Il nero: non saper rimanere, non saper non tornare

Ho impostato la mia vita sulla fuga.

Il non riuscire a gestire una qualsiasi situazione nella sua interezza, l'incapacità di dare continuità, coerenza, stabilità, finalità alle mie azioni, mi ha portato a nascondermi dietro (o dentro) un reiterato iterare (meravigliosa cacofonia), a disperdermi in continui spostamenti che apparentemente giusificassero la mia incostanza, la mia inconsistenza, la mia incapacità di esserci interamente, compiutamente e sensatamente (e spessatamente, cazzu cazzu iu iu).

Come se il partire desse una finalità alla mia inconcludenza. Un senso alla mia incompletezza.

Come se il non esserci fisicamente giustificasse il fatto di non esserci anche quando ci sono.

Mi costringo al movimento perché so che l'inerzia mi uccide. Ma adesso ho capito che anche il mio movimento è inerziale.
Non è un moto finalizzato, è un moto ridondante che non mi porta da nessuna parte.

Muoversi per non stare fermi. Immobilità nel movimento. O forse solo apparenza di movimento, se quando torno le cose sono rimaste come prima.

Perché il punto è che non solo non riesco a non partire.

Il punto è che non riesco a non tornare.

Mi sforzo di considerare la mia continua ricerca del movimento come qualcosa di costruttivo.
Mi ritrovo spesso a contemplare con sufficienza chi, tra quelli che conosco, non riesce a muoversi in nessuna direzione e resta ancorato con testarda determinazione al suo comodo cantuccio di realtà casalinga: gente che la vita la vive agli arresti domiciliari.

Ma almeno sono onesti con sé stessi.

Io invece, parto, scappo, mi sottraggo. Ma poi torno. E quando torno, cosa mi distingue da loro?
Un'assenza. Come se fossi rimasto a casa malato.

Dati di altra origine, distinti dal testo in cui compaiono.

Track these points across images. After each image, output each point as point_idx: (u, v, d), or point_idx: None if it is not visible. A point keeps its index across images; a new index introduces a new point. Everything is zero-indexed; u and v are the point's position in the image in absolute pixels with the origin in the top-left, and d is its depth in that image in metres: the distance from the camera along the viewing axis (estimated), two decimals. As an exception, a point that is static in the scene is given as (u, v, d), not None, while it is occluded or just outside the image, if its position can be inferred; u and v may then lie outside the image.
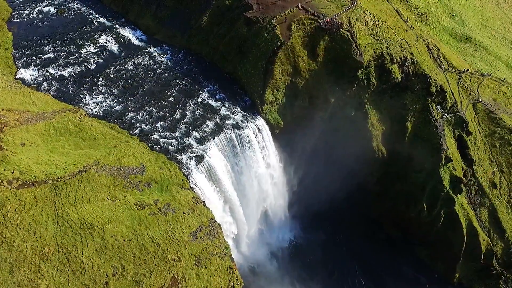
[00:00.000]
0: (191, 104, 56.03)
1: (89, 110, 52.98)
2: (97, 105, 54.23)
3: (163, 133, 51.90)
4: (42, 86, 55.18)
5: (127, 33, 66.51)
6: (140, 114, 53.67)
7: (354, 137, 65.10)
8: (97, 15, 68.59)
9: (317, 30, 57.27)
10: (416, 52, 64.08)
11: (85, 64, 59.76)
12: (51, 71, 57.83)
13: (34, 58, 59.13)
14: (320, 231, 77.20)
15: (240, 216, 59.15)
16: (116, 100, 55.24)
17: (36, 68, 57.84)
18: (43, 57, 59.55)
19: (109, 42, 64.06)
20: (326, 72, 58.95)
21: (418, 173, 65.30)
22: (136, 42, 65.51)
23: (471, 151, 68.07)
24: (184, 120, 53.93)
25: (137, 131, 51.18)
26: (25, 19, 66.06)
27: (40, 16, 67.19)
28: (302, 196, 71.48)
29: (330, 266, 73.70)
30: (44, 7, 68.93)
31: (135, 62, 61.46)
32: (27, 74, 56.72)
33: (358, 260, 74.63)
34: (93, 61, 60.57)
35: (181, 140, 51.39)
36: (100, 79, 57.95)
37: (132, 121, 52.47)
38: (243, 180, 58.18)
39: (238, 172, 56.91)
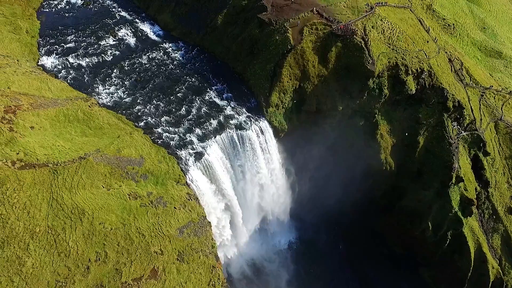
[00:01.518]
0: (198, 101, 56.88)
1: (100, 99, 55.08)
2: (109, 95, 56.28)
3: (167, 127, 53.07)
4: (60, 74, 58.06)
5: (145, 27, 68.55)
6: (148, 107, 55.14)
7: (362, 147, 63.51)
8: (119, 9, 71.19)
9: (329, 36, 56.32)
10: (435, 64, 61.40)
11: (102, 55, 62.24)
12: (71, 60, 60.70)
13: (57, 46, 62.32)
14: (322, 239, 75.96)
15: (238, 217, 59.21)
16: (127, 92, 57.08)
17: (57, 56, 60.94)
18: (64, 46, 62.65)
19: (128, 35, 66.27)
20: (336, 79, 57.88)
21: (426, 191, 62.65)
22: (153, 37, 67.35)
23: (487, 173, 64.43)
24: (189, 117, 54.86)
25: (142, 123, 52.63)
26: (54, 9, 69.71)
27: (67, 7, 70.67)
28: (304, 203, 70.49)
29: (329, 276, 72.38)
30: (72, -1, 72.46)
31: (150, 56, 63.23)
32: (48, 61, 59.87)
33: (358, 272, 72.97)
34: (110, 53, 62.93)
35: (183, 136, 52.32)
36: (115, 70, 60.11)
37: (139, 114, 54.01)
38: (243, 181, 58.31)
39: (238, 172, 57.12)
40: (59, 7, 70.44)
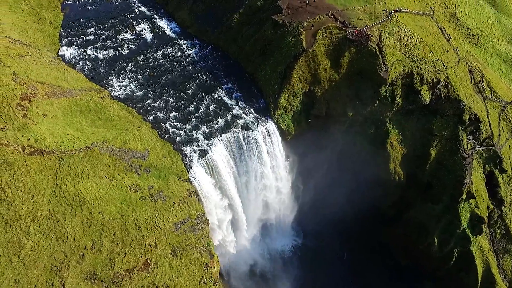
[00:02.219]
0: (207, 99, 57.40)
1: (113, 92, 56.55)
2: (121, 88, 57.71)
3: (174, 123, 53.88)
4: (78, 65, 60.00)
5: (163, 24, 69.75)
6: (158, 102, 56.15)
7: (371, 156, 62.24)
8: (139, 4, 72.76)
9: (343, 40, 55.42)
10: (453, 75, 59.26)
11: (119, 48, 63.85)
12: (89, 51, 62.63)
13: (77, 38, 64.43)
14: (326, 247, 74.88)
15: (240, 218, 59.34)
16: (139, 86, 58.35)
17: (77, 47, 63.01)
18: (84, 38, 64.68)
19: (145, 30, 67.68)
20: (348, 84, 56.94)
21: (435, 204, 60.65)
22: (170, 33, 68.45)
23: (502, 191, 61.68)
24: (197, 114, 55.47)
25: (151, 118, 53.65)
26: (77, 2, 72.09)
27: (90, 0, 72.86)
28: (309, 207, 69.79)
29: (333, 285, 71.35)
30: (95, -8, 74.62)
31: (164, 52, 64.33)
32: (68, 52, 62.00)
33: (361, 282, 71.49)
34: (127, 47, 64.49)
35: (190, 133, 52.98)
36: (130, 64, 61.55)
37: (149, 108, 55.10)
38: (246, 181, 58.43)
39: (241, 172, 57.25)
40: (82, 0, 72.77)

Si può camminare diretti verso qualcosa, o si può camminare solo per camminare.
Io non so dove sono diretto.

Forse perché ho sempre camminato con lo sguardo rivolto dietro di me.

1 commento:

Unknown ha detto...

Partire, perchè ogni partenza è una potenziale realtà diversa che si schiude. Partire, perchè la routine a volte ti schiaccia. Tornare, perchè poi ti rendi conto che, anche se non hai ben chiaro il concetto di appartenza a un posto, o lo rifiuti, la tua storia è intrecciata nelle vie e nelle persone che frequenti da quando sei bambino. E l'intreccio ti ancora a casa. Bisognerebbe trovare il modo di spezzare la tela che la storia persoanle ti tesse intorno, chiudendoti in un bozzolo che è il diventa il TUO bozzolo.